Like Shrek, TV On The Radio have layers, and while the casual listeners seeking immediate pop thrills may be disappointed, those digging in for the haul will be delighted for delving into the psychedelic fog for these strange and rewarding musical pearls.

Sons of Sun Ra4
This is the debut album by this New York trio. It features superbly realised apocalyptic punk funk and jazz with a psychedelic blues twist.

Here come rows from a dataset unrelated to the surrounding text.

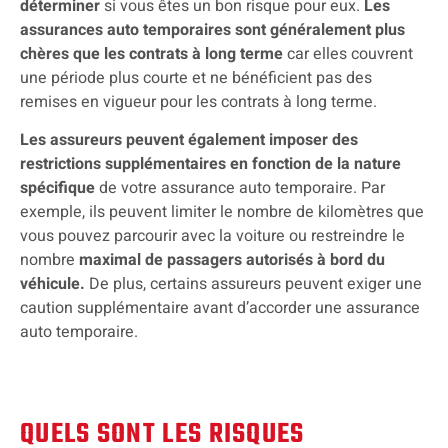
déterminer
si vous êtes un bon risque pour eux.
Les
assurances auto temporaires sont généralement plus
chères que les contrats à long terme
car elles couvrent
une période plus courte et ne bénéficient pas des
remises en vigueur pour les contrats à long terme.
Les assureurs peuvent également imposer des
restrictions supplémentaires en fonction de la nature
spécifique
de votre assurance auto temporaire. Par
exemple, ils peuvent limiter le nombre de kilomètres que
vous pouvez parcourir avec la voiture ou restreindre le
nombre
maximal de passagers autorisés à bord du
véhicule.
De plus, certains assureurs peuvent exiger une
caution supplémentaire avant d’accorder une assurance
auto temporaire.
QUELS SONT LES RISQUES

If you like this New York new wave thing (whatever it's called this time round) then TV on the Radio are a great band as they push the sound forward. For me, it sags slightly in the middle at first, although rewarded repeated listens.

Perhaps not an absolute classic, but a superb debut from a very promising band.

Like nothing else4
Ignore the Amazon review this is a great and affecting debut.It sounds like nothing else you have heard but will be greatly imitated in the next couple of years.It's a mix of Electro,Dub,Postrock and Jazz all held together by great songs and a beautiful voice.Vocalist Tunde Adebimpe isn't scared to push it out and unsettle you with is voice then pull you back in again with his warmth.Highlights are opener "the wrong way" and "Poppy".
This band are gonna be one of the most influential of the next ten years!